The noise from the people talking around the restaurant and the piano playing was drowned out by Dorian.

“It’s not that it was about her; she just happened to be at the right place, at the right time.” He shrugged, “She turned out to be a great friend; she’s a good person. I’m sure you know that.” I nodded because up until they had started dating, she had been a good friend to me. He continued, “You were right then; I wasn’t ready to be with you because I was scared that I could’ve messed it up. Fuck, the irony is not lost on me, ok? I knew that being in a relationship with someone else wasn’t the solution, but I also knew she had feelings for me when we started to develop a friendship, so it was easy.”

In my mind, I was going back to the last time we were together and how broken I felt after. How do you think about the person you’ve loved the most without it ripping your heart out? Easy, you don’t.

“You have no idea how bad it was for me.” It was hard to fight back the tears, but I couldn’t let my voice break. “So now what? I don’t know what you expect of me Dorian, but you’ve hurt me and it took a lot for me to get past it. We haven’t spoken since that day and then you were dating a friend. Now she left you and you’re here trying to what?” My voice sounded surprisingly calm, but that was not how I felt.

There was a haunted look in his eyes that I don’t remember seeing before. At first, he came off confident as he’s always been, but now, he didn’t seem too sure of himself. He seemed stiff and serious.

He reached over and touched my hand on the bar, his hand warming mine. I watched him cover it with his and that did something to me. How could he have such an effect on me after all this time?

I wondered if he could hear my heartbeat because I was sure I could. There were tears in my eyes again and I couldn’t move or look at him because I was sure there was no way I could hold them back anymore.

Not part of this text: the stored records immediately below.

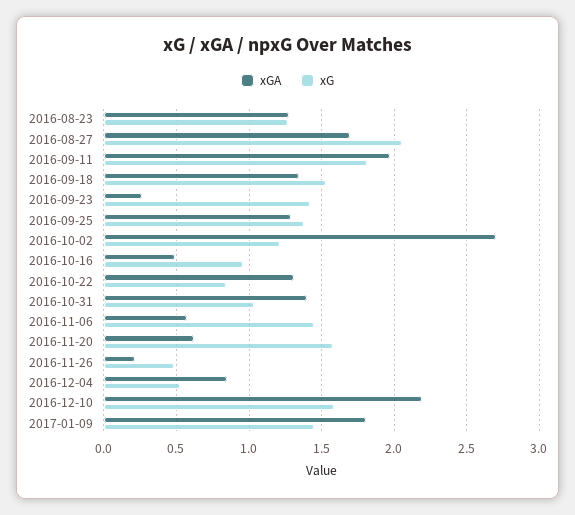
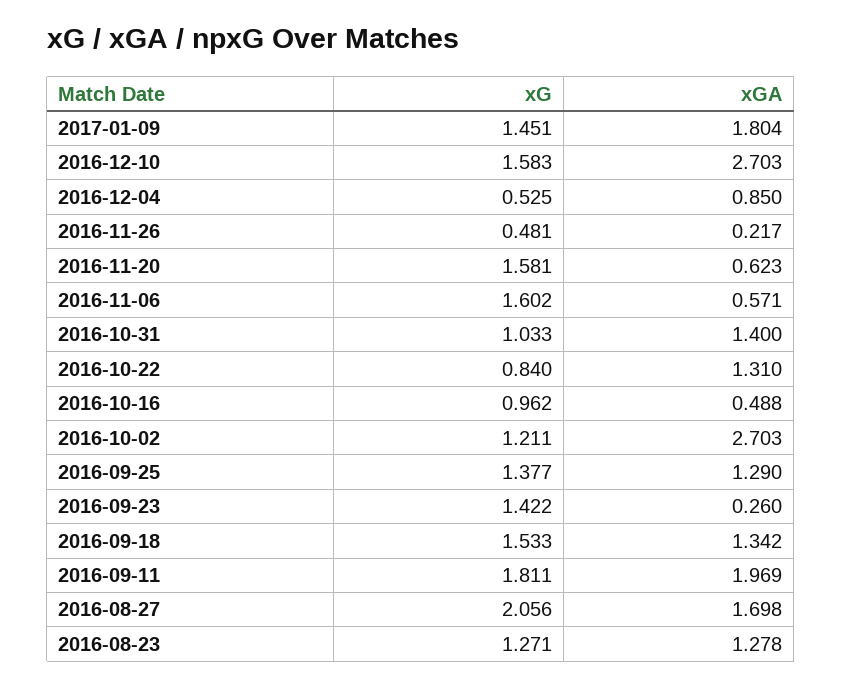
  {
    "xGA": {
      "2016-08-23": 1.278,
      "2016-08-27": 1.698,
      "2016-09-11": 1.969,
      "2016-09-18": 1.342,
      "2016-09-23": 0.26,
      "2016-09-25": 1.29,
      "2016-10-02": 2.703,
      "2016-10-16": 0.488,
      "2016-10-22": 1.31,
      "2016-10-31": 1.4,
      "2016-11-06": 0.571,
      "2016-11-20": 0.623,
      "2016-11-26": 0.217,
      "2016-12-04": 0.85,
-     "2016-12-10": 2.2,
+     "2016-12-10": 2.703,
      "2017-01-09": 1.804
    },
    "xG": {
      "2016-08-23": 1.271,
      "2016-08-27": 2.056,
      "2016-09-11": 1.811,
      "2016-09-18": 1.533,
      "2016-09-23": 1.422,
      "2016-09-25": 1.377,
      "2016-10-02": 1.211,
      "2016-10-16": 0.962,
      "2016-10-22": 0.84,
      "2016-10-31": 1.033,
-     "2016-11-06": 1.45,
+     "2016-11-06": 1.602,
      "2016-11-20": 1.581,
      "2016-11-26": 0.481,
      "2016-12-04": 0.525,
      "2016-12-10": 1.583,
      "2017-01-09": 1.451
    }
  }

“I’m so sorry.” He whispered close to my ear as he leaned in closer, “I was an asshole, and I don’t deserve you, but I hope one day you can forgive me and maybe I can have the opportunity to make it all up to you?” He had taken cash out at some point and left it on the bar before he kissed me on the cheek and squeezed my hand lightly and left without saying anything else or waiting for a response. He didn’t make me look at him either, but I turned to watch him leave as he stepped away. His back was to me, but the tears were now running down my face. The soft music played, and people were too busy in their conversations to notice anything.

The doors shut behind him and I’m left with mixed emotions. Finally, wiping my eyes, I leave to go back to my room.

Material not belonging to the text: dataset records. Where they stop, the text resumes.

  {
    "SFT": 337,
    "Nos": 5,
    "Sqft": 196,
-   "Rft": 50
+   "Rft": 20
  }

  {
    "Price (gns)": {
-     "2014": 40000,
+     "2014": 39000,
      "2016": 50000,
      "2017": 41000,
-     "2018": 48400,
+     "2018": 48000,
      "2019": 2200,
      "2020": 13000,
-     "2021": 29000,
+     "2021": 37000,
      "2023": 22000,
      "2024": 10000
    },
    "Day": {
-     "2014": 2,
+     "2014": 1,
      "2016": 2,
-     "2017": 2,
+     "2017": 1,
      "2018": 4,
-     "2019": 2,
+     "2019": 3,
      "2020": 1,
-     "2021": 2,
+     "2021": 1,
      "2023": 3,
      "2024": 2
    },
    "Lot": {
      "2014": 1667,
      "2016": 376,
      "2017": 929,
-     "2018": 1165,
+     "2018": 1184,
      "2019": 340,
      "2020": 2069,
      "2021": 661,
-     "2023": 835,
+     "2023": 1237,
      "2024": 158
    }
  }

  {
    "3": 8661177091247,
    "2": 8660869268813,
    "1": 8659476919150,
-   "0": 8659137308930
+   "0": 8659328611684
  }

JJ was passed out on the couch when I got back to the suite. Savannah was also asleep in her room. She had texted me that she was going to lie down and if she didn’t respond, she’d see me tomorrow.

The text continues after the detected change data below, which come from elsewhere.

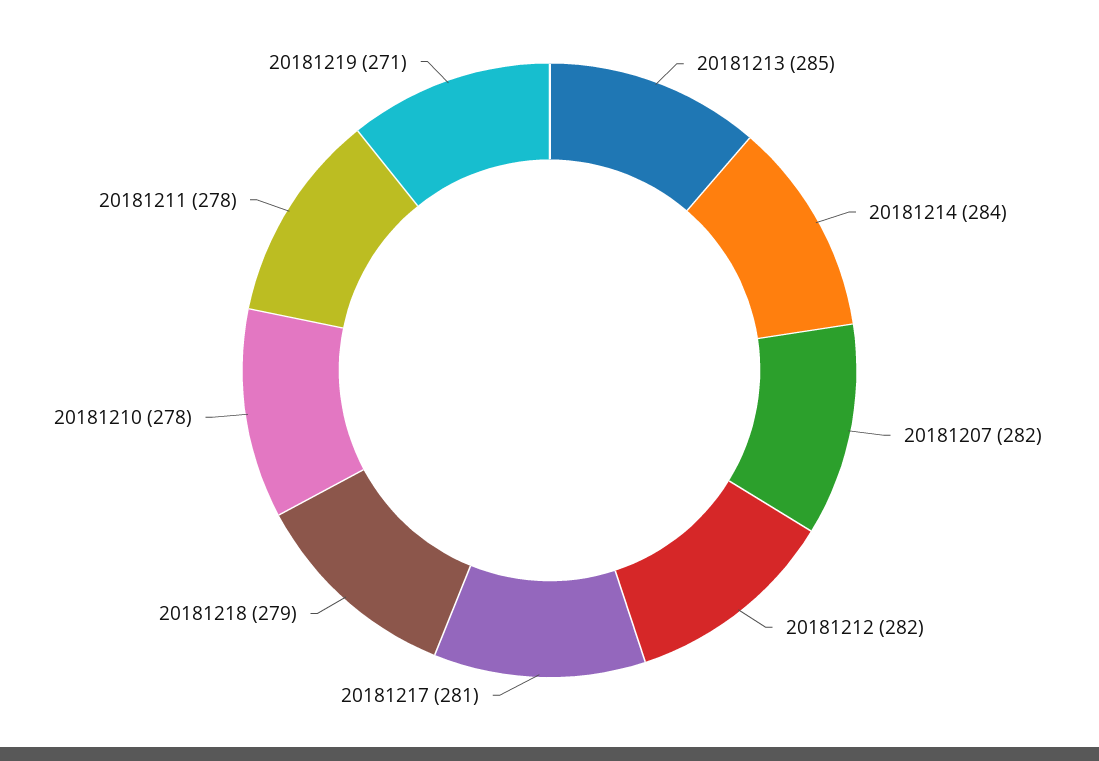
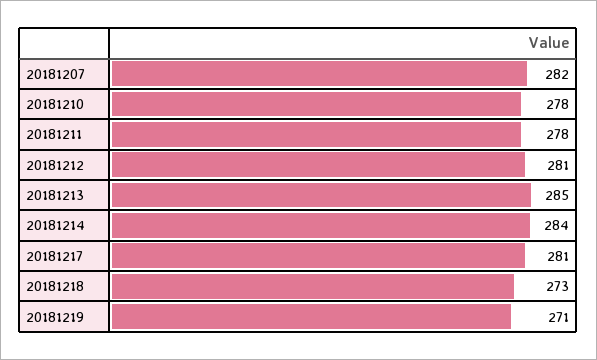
  {
    "20181213": 285,
    "20181214": 284,
    "20181207": 282,
-   "20181212": 282,
+   "20181212": 281,
    "20181217": 281,
-   "20181218": 279,
+   "20181218": 273,
    "20181210": 278,
    "20181211": 278,
    "20181219": 271
  }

Quietly I went to my room and bawled my eyes out. I had drinks and spoke to Dorian so my feelings were all over the place.

What was I supposed to do with that? Clearly, I still cared about him, but it doesn’t mean I could forget what happened in the past. That still stung every time I thought of it. At the same time, memories of our past together came back to me; those were the ones I didn’t like to think about.

The first date we ever went on was one of the best dates I had. We took an uber to a restaurant he had made reservations for.

“You like sushi?” He had asked me and was surprised for some reason when I told him it was one of my favorites. We chatted and laughed about our families and our similarities growing up.

He grinned and took my hand in his, “You lived about forty minutes from me this whole time.

I nodded, smiling up at him, “We went to different school districts though, so how would I run into you?” We didn’t meet until one day we came across each other on social media and we just started talking; he asked me out and I said yes.

We took another Uber to downtown LA and bar hopped around the area. We danced and honestly, it was the most fun I’d ever had on a date. It was simple and he was such a gentleman.